Published on October 12th, 2007 | by Stephanie Evans1
Hydrogen Fuel Cells
The concept behind fuel cells has been around since 1839, but the first working fuel cell wasn’t built until 1843 when Sir William Robert Grove undertook the project. Fuel cells work much like a battery, in that energy is created through a chemical reaction.
Both fuel cells and batteries are called electrochemical energy conversion devices. The difference between the two is that a battery stores its chemicals inside of its casing. Eventually, a battery will require a recharge or it simply goes dead. Fuel cells, on the other hand, require a constant stream of chemicals in order to produce energy. As long as there is that steady flow of chemicals sparking a reaction, the cell produces and electrical charge. Basically, fuel cells never needs a recharge and they never go dead.
Fears of leaky battery acid plagued most of us in our childhood days. No need to worry when it comes to fuel cell chemicals. The most common chemicals used in fuel cell technology are hydrogen and oxygen. Electricity is created when these molecules are forced together in the cell itself. Thinking back to your high school chemistry class: What do we get when the number of hydrogen atoms and oxygen atoms are just right? Water.

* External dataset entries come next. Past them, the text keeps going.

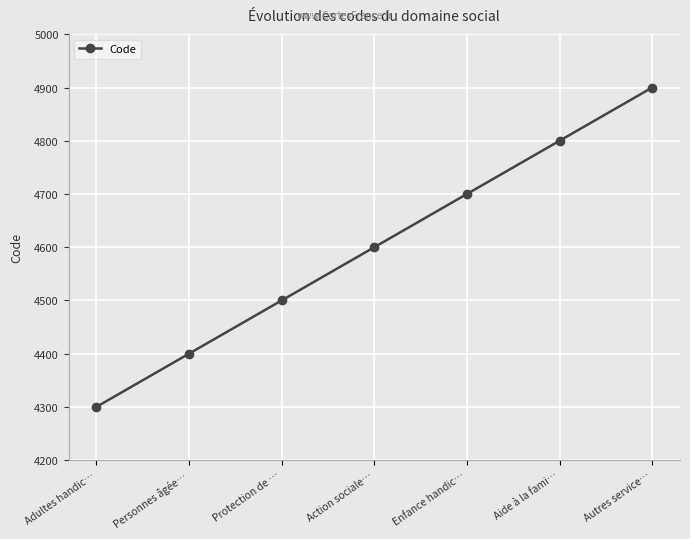

Rank the categories by value from lowest to highest.

Adultes handic…, Personnes âgée…, Protection de …, Action sociale…, Enfance handic…, Aide à la fami…, Autres service…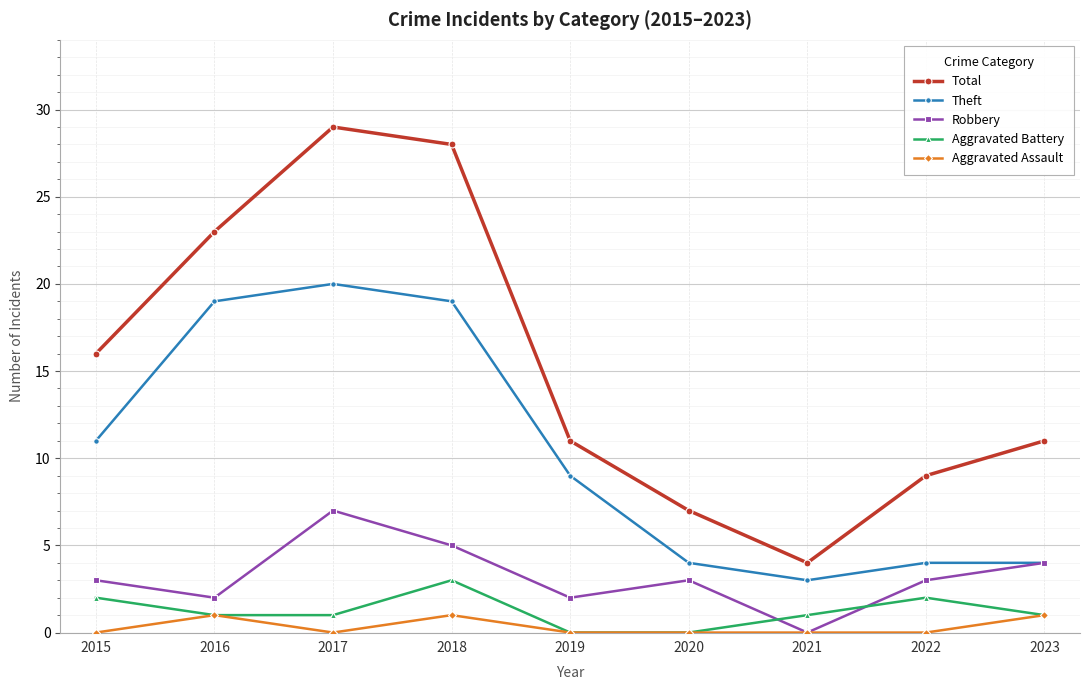

Which series has the largest total across all categories?

Total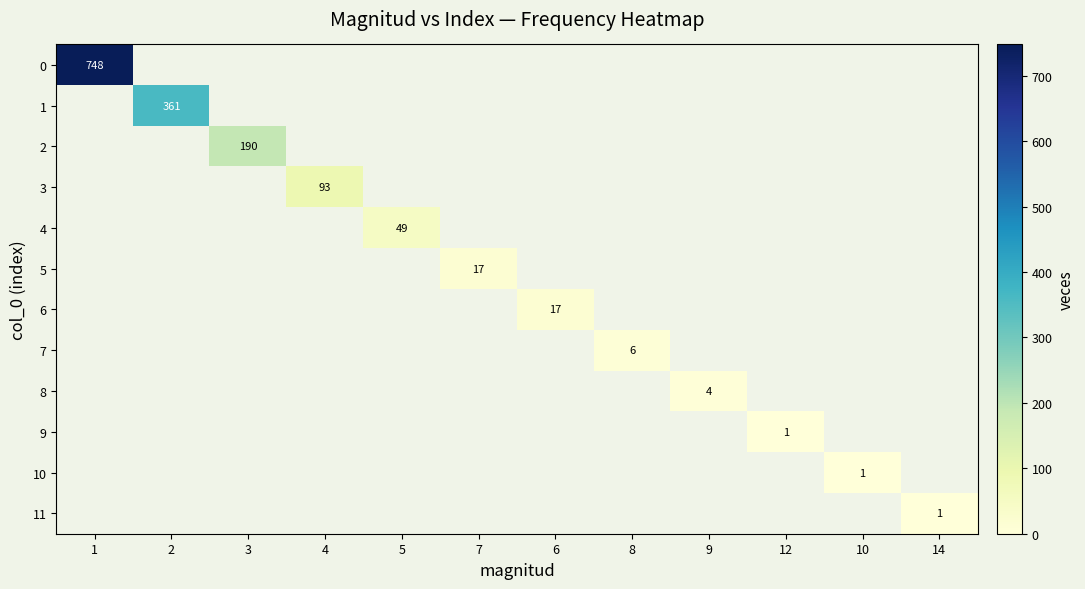

Is it true that 8 equals 7 at 9?

False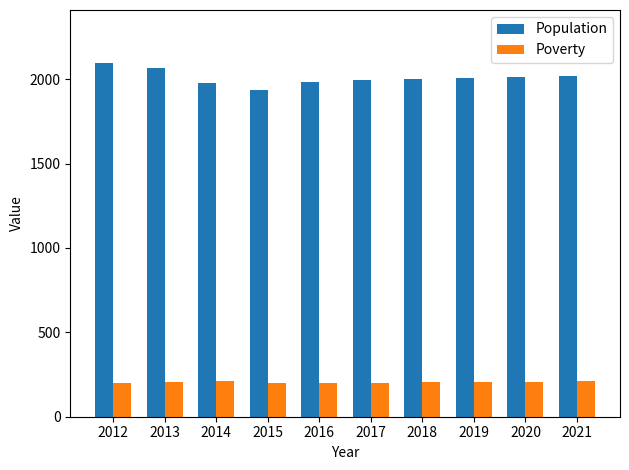

How many groups of bars are there?

10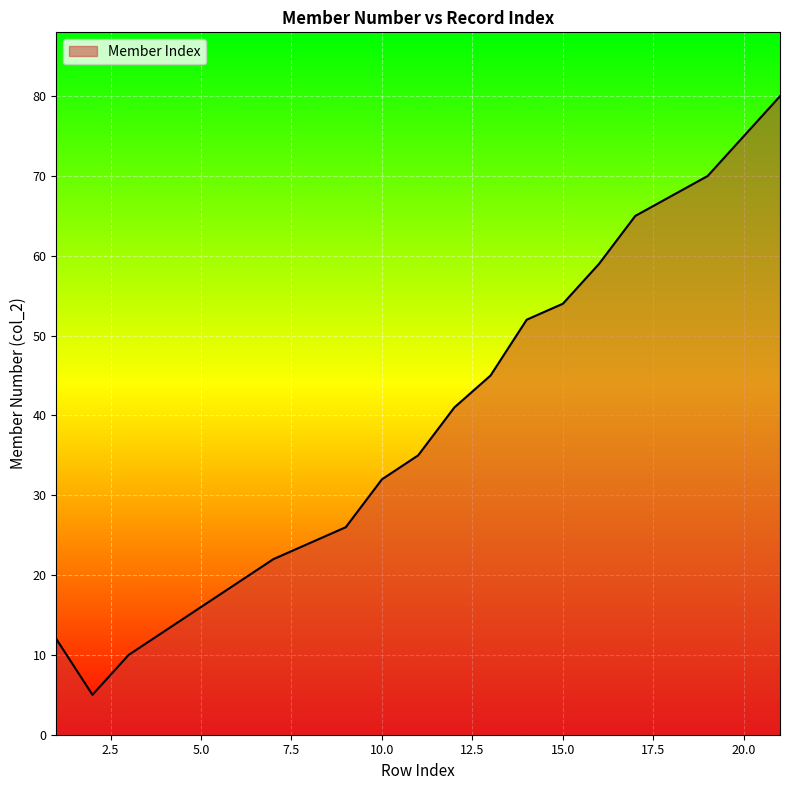

Reading left to right, what are all the values shown in this chart?

12	5	10	13	16	19	22	24	26	32	35	41	45	52	54	59	65	70	75	80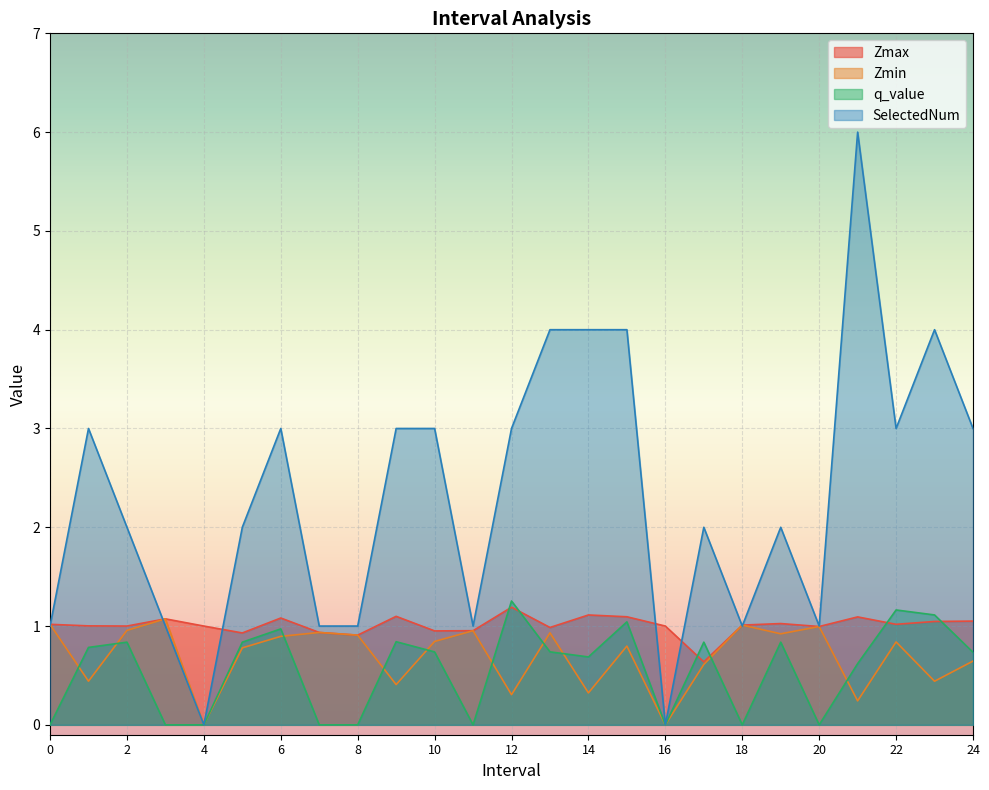

True or false: SelectedNum and q_value intersect in this chart.

False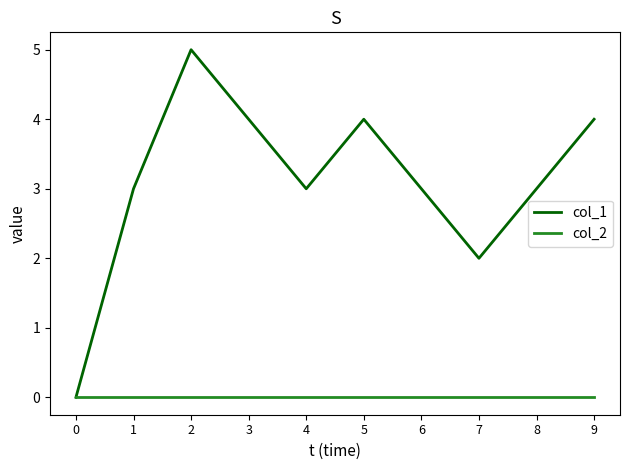

Does the chart display data point markers on the line(s)?

No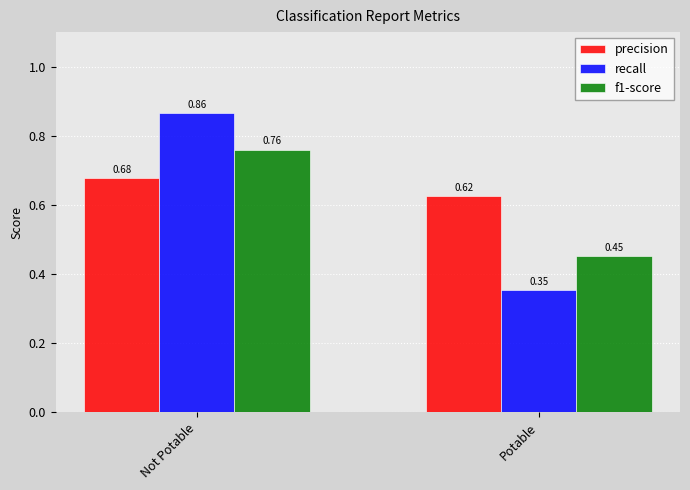

What is the sum of the f1-score values at Not Potable and Potable?

1.2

Unlike combustion engines that emit greenhouse gases and other pollutants, the by product of hydrogen fuel cells is water.
Although this technology has been around for over 150 years, it is still costly to produce cells that can provide an automobile with enough energy to replace the combustion engine. However, the Advanced Energy Initiative of 2006 pledged to make hydrogen fuel cell vehicles cost effective by the year 2020.